The Metropolitan Museum of Art in New York City held a major retrospective exhibition of Charles Rennie Mackintosh's works from 21 November 1996 to 16 February 1997. In conjunction with the exhibit were lectures and a symposium by scholars, including Pamela Robertson of the Hunterian Art Gallery, Glasgow art gallery owner Roger Billcliffe, and architect J. Stewart Johnson, and screening of documentary films about Mackintosh.[39]
Charles Rennie Mackintosh was commemorated on a series of banknotes issued by the Clydesdale Bank in 2009; his image appeared on an issue of £100 notes.[40]
In 2012, one of the largest collections of art by Charles Rennie Mackintosh and the Glasgow Four Glasgow School was sold at auction in Edinburgh for £1.3m. The sale included work by Mackintosh's sister-in-law Frances Macdonald and her husband Herbert MacNair.[41]
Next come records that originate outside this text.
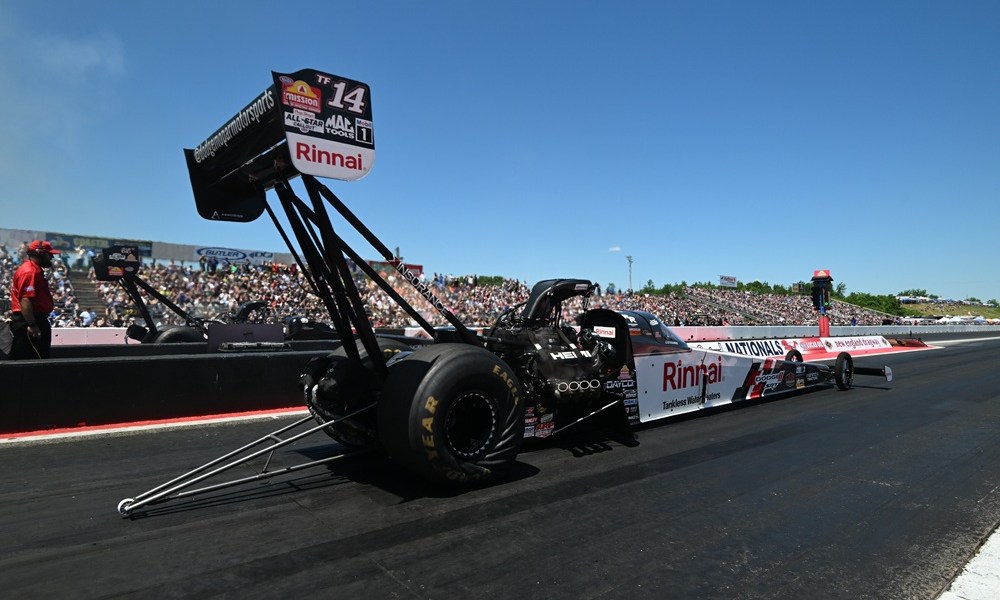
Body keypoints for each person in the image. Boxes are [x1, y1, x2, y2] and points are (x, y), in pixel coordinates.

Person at [9, 240, 61, 359]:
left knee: (38, 359)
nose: (52, 257)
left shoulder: (34, 270)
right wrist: (32, 324)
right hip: (29, 321)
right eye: (49, 254)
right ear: (39, 253)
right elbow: (25, 299)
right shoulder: (29, 272)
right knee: (32, 361)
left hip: (34, 319)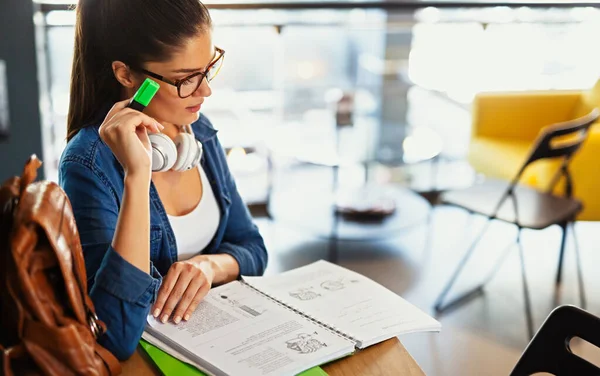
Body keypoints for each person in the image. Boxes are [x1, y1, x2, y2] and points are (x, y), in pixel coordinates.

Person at [59, 0, 267, 360]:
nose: (205, 92)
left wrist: (209, 266)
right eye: (186, 78)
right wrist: (137, 178)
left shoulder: (196, 129)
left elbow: (254, 249)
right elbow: (115, 335)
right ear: (126, 75)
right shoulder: (87, 164)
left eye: (208, 68)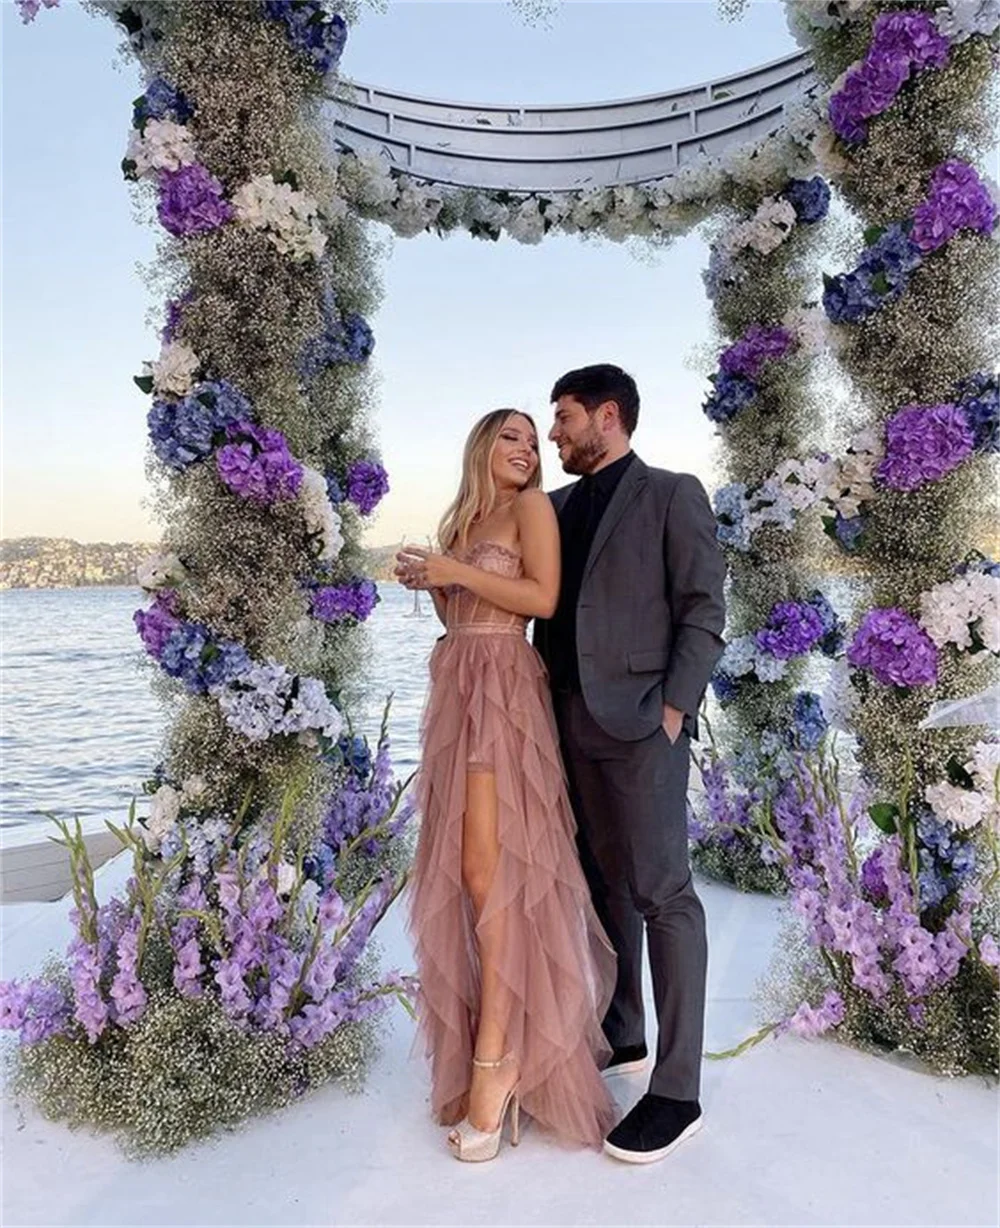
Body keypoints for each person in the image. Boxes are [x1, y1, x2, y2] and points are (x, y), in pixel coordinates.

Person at [396, 409, 617, 1163]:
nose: (526, 448)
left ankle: (498, 1061)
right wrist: (433, 581)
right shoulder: (465, 518)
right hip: (458, 685)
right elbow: (462, 610)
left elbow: (543, 599)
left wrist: (455, 571)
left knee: (492, 877)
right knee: (468, 876)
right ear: (482, 445)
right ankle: (494, 1050)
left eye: (532, 438)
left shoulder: (531, 509)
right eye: (511, 436)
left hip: (502, 691)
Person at [533, 364, 726, 1165]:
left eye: (564, 417)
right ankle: (624, 1034)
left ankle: (677, 1092)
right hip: (563, 724)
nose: (553, 433)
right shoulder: (550, 508)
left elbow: (704, 609)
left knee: (663, 893)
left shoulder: (673, 494)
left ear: (607, 416)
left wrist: (674, 709)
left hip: (645, 723)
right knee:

In July 2015 it was announced that Mackintosh's designs for a tearoom would be reconstructed to form a display in Dundee's new V&A museum. Although the original building which housed the tearoom on Glasgow's Ingram Street was demolished in 1971 the interiors had all been dismantled and put into storage.[42] The restored "Oak Room" was revealed when V&A Dundee opened to the public on 15 September 2018.
In June 2018, a mural depicting Mackintosh and using elements of his distinctive style was created in Glasgow to honour the 150th anniversary of the artist's birth.[43] It is made by Glasgow street artist, Rogue One and commissioned by the Radisson Red.
From 1986 until 1992, InterCity locomotive 86226 was named Charles Rennie Mackintosh. In March 2018, Virgin Trains West Coast named 390008 Charles Rennie Mackintosh.[44]